(Aim of the task): Repeat the data below exactly, dropping any pictures it holds.
** begin The input **
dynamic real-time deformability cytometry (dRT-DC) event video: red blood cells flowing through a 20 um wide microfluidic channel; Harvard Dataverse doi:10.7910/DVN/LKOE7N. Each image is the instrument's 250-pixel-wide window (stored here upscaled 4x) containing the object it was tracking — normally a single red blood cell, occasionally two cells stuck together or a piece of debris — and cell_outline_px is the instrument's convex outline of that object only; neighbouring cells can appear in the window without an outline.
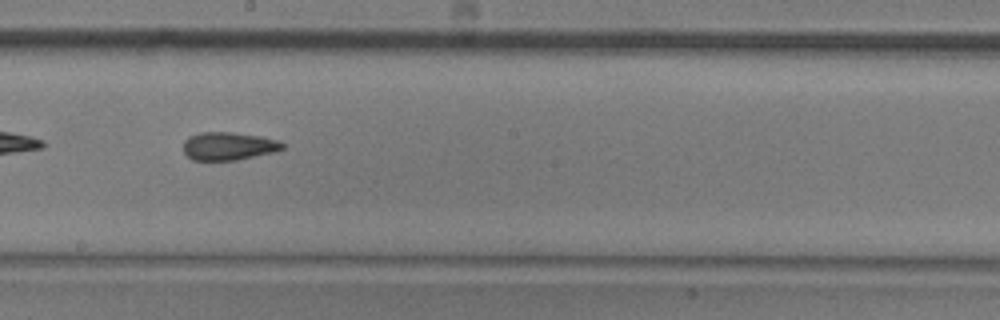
{"species": "common noctule bat (a hibernating species)", "species_latin": "Nyctalus noctula", "temperature_condition": "room temperature", "stored_images_in_passage": 31, "camera_frame_rate_fps": 3000, "um_per_image_px": 0.085, "animal": {"sex": "male", "body_mass_g": 20.5, "forearm_length_mm": 52.5}, "frame": {"image": 1, "passage_image": 14, "time_ms": 4.333, "image_size_px": [1000, 320], "cell_outline_px": [[284, 148], [276, 152], [236, 160], [192, 160], [184, 152], [184, 140], [188, 136], [200, 132], [232, 132], [260, 136], [280, 140], [284, 144]], "centroid_in_image_um": [19.44, 12.41], "position_along_channel_um": 228.8, "area_um2": 16.36}}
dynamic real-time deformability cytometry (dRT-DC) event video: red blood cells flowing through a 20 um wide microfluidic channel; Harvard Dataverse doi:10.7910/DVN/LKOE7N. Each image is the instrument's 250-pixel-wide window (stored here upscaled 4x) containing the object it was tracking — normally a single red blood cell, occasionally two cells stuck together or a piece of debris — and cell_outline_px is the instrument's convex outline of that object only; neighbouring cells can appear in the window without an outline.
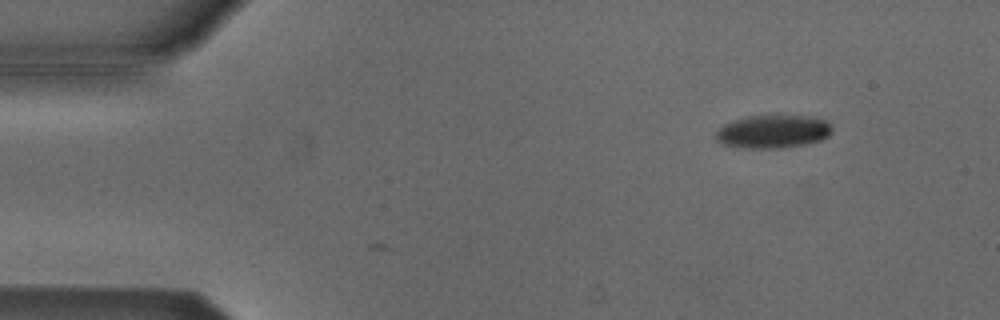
{"species": "Egyptian fruit bat (a non-hibernating species)", "species_latin": "Rousettus aegyptiacus", "temperature_condition": "cold", "stored_images_in_passage": 37, "camera_frame_rate_fps": 3000, "um_per_image_px": 0.085, "animal": {"sex": "male"}, "frame": {"image": 1, "passage_image": 1, "time_ms": 0.0, "image_size_px": [1000, 320], "cell_outline_px": [[832, 132], [828, 136], [820, 140], [804, 144], [780, 148], [748, 148], [720, 144], [716, 140], [716, 132], [724, 124], [748, 116], [776, 112], [816, 116], [828, 120], [832, 124]], "centroid_in_image_um": [65.77, 11.12], "position_along_channel_um": 19.2, "area_um2": 23.47}}
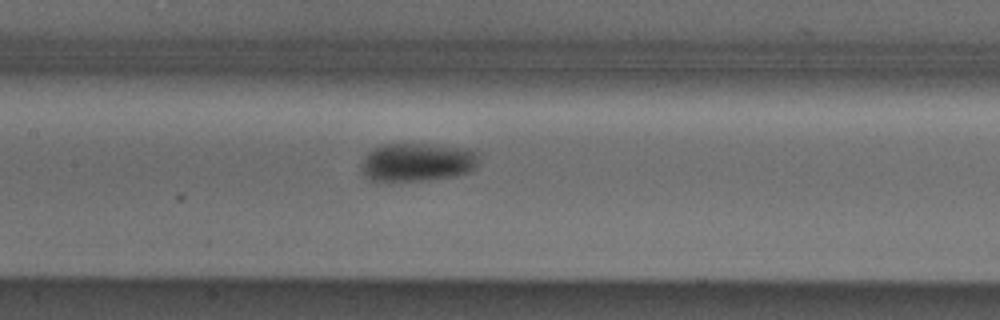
{"frame": {"image": 2, "passage_image": 20, "time_ms": 6.333, "image_size_px": [1000, 320], "cell_outline_px": [[480, 160], [468, 172], [452, 176], [428, 180], [388, 184], [368, 180], [360, 172], [360, 168], [364, 156], [372, 148], [380, 144], [428, 144], [468, 148], [480, 152]], "centroid_in_image_um": [35.39, 13.81], "position_along_channel_um": 172.0, "area_um2": 27.4}}
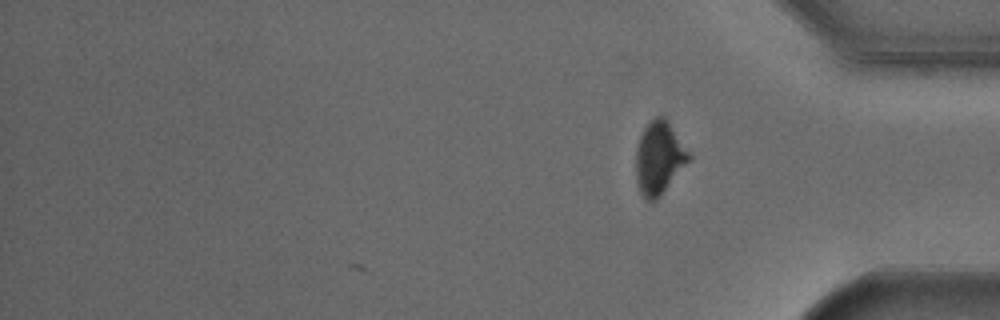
{"frame": {"image": 3, "passage_image": 37, "time_ms": 12.0, "image_size_px": [1000, 320], "cell_outline_px": [[692, 156], [660, 196], [652, 204], [644, 200], [640, 192], [636, 180], [636, 148], [640, 136], [644, 128], [656, 116], [664, 116], [668, 120]], "centroid_in_image_um": [56.0, 13.44], "position_along_channel_um": 379.2, "area_um2": 22.43}, "authors_computed_cell_mechanics": {"area_um2": 25.2008, "velocity_mm_per_s": 3.8211, "shape_relaxation_time_tau1_ms": 4.5875, "shape_relaxation_time_tau2_ms": null, "deformation_change_tau1": 0.1268, "deformation_change_tau2": null}}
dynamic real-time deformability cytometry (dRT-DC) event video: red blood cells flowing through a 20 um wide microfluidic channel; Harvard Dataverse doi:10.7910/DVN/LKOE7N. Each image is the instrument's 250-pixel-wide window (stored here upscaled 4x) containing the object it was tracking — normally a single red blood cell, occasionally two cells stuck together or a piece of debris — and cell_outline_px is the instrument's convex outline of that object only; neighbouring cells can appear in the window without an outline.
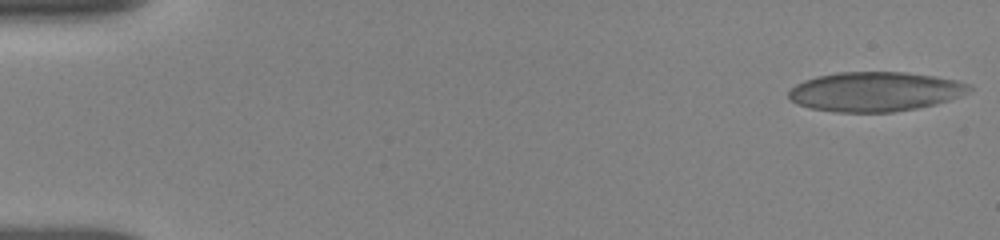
{"species": "human", "species_latin": "Homo sapiens", "temperature_condition": "room temperature", "stored_images_in_passage": 9, "camera_frame_rate_fps": 3000, "um_per_image_px": 0.085, "donor": {"sex": "female"}, "frame": {"image": 1, "passage_image": 1, "time_ms": 0.0, "image_size_px": [1000, 240], "cell_outline_px": [[972, 88], [968, 92], [960, 96], [936, 104], [916, 108], [892, 112], [836, 112], [812, 108], [796, 104], [788, 96], [788, 92], [796, 84], [804, 80], [836, 72], [904, 72], [932, 76], [956, 80], [972, 84]], "centroid_in_image_um": [74.39, 7.79], "position_along_channel_um": 10.6, "area_um2": 41.44}}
** end The input **
(Final result):
dynamic real-time deformability cytometry (dRT-DC) event video: red blood cells flowing through a 20 um wide microfluidic channel; Harvard Dataverse doi:10.7910/DVN/LKOE7N. Each image is the instrument's 250-pixel-wide window (stored here upscaled 4x) containing the object it was tracking — normally a single red blood cell, occasionally two cells stuck together or a piece of debris — and cell_outline_px is the instrument's convex outline of that object only; neighbouring cells can appear in the window without an outline.
{"species": "common noctule bat (a hibernating species)", "species_latin": "Nyctalus noctula", "temperature_condition": "room temperature", "stored_images_in_passage": 31, "camera_frame_rate_fps": 3000, "um_per_image_px": 0.085, "animal": {"sex": "male", "body_mass_g": 20.5, "forearm_length_mm": 52.5}, "frame": {"image": 1, "passage_image": 14, "time_ms": 4.333, "image_size_px": [1000, 320], "cell_outline_px": [[284, 148], [276, 152], [236, 160], [192, 160], [184, 152], [184, 140], [188, 136], [200, 132], [232, 132], [260, 136], [280, 140], [284, 144]], "centroid_in_image_um": [19.44, 12.41], "position_along_channel_um": 228.8, "area_um2": 16.36}}
dynamic real-time deformability cytometry (dRT-DC) event video: red blood cells flowing through a 20 um wide microfluidic channel; Harvard Dataverse doi:10.7910/DVN/LKOE7N. Each image is the instrument's 250-pixel-wide window (stored here upscaled 4x) containing the object it was tracking — normally a single red blood cell, occasionally two cells stuck together or a piece of debris — and cell_outline_px is the instrument's convex outline of that object only; neighbouring cells can appear in the window without an outline.
{"species": "Egyptian fruit bat (a non-hibernating species)", "species_latin": "Rousettus aegyptiacus", "temperature_condition": "cold", "stored_images_in_passage": 37, "camera_frame_rate_fps": 3000, "um_per_image_px": 0.085, "animal": {"sex": "male"}, "frame": {"image": 1, "passage_image": 1, "time_ms": 0.0, "image_size_px": [1000, 320], "cell_outline_px": [[832, 132], [828, 136], [820, 140], [804, 144], [780, 148], [748, 148], [720, 144], [716, 140], [716, 132], [724, 124], [748, 116], [776, 112], [816, 116], [828, 120], [832, 124]], "centroid_in_image_um": [65.77, 11.12], "position_along_channel_um": 19.2, "area_um2": 23.47}}
{"frame": {"image": 2, "passage_image": 20, "time_ms": 6.333, "image_size_px": [1000, 320], "cell_outline_px": [[480, 160], [468, 172], [452, 176], [428, 180], [388, 184], [368, 180], [360, 172], [360, 168], [364, 156], [372, 148], [380, 144], [428, 144], [468, 148], [480, 152]], "centroid_in_image_um": [35.39, 13.81], "position_along_channel_um": 172.0, "area_um2": 27.4}}
{"frame": {"image": 3, "passage_image": 37, "time_ms": 12.0, "image_size_px": [1000, 320], "cell_outline_px": [[692, 156], [660, 196], [652, 204], [644, 200], [640, 192], [636, 180], [636, 148], [640, 136], [644, 128], [656, 116], [664, 116], [668, 120]], "centroid_in_image_um": [56.0, 13.44], "position_along_channel_um": 379.2, "area_um2": 22.43}, "authors_computed_cell_mechanics": {"area_um2": 25.2008, "velocity_mm_per_s": 3.8211, "shape_relaxation_time_tau1_ms": 4.5875, "shape_relaxation_time_tau2_ms": null, "deformation_change_tau1": 0.1268, "deformation_change_tau2": null}}
dynamic real-time deformability cytometry (dRT-DC) event video: red blood cells flowing through a 20 um wide microfluidic channel; Harvard Dataverse doi:10.7910/DVN/LKOE7N. Each image is the instrument's 250-pixel-wide window (stored here upscaled 4x) containing the object it was tracking — normally a single red blood cell, occasionally two cells stuck together or a piece of debris — and cell_outline_px is the instrument's convex outline of that object only; neighbouring cells can appear in the window without an outline.
{"species": "human", "species_latin": "Homo sapiens", "temperature_condition": "room temperature", "stored_images_in_passage": 9, "camera_frame_rate_fps": 3000, "um_per_image_px": 0.085, "donor": {"sex": "female"}, "frame": {"image": 1, "passage_image": 1, "time_ms": 0.0, "image_size_px": [1000, 240], "cell_outline_px": [[972, 88], [968, 92], [960, 96], [936, 104], [916, 108], [892, 112], [836, 112], [812, 108], [796, 104], [788, 96], [788, 92], [796, 84], [804, 80], [836, 72], [904, 72], [932, 76], [956, 80], [972, 84]], "centroid_in_image_um": [74.39, 7.79], "position_along_channel_um": 10.6, "area_um2": 41.44}}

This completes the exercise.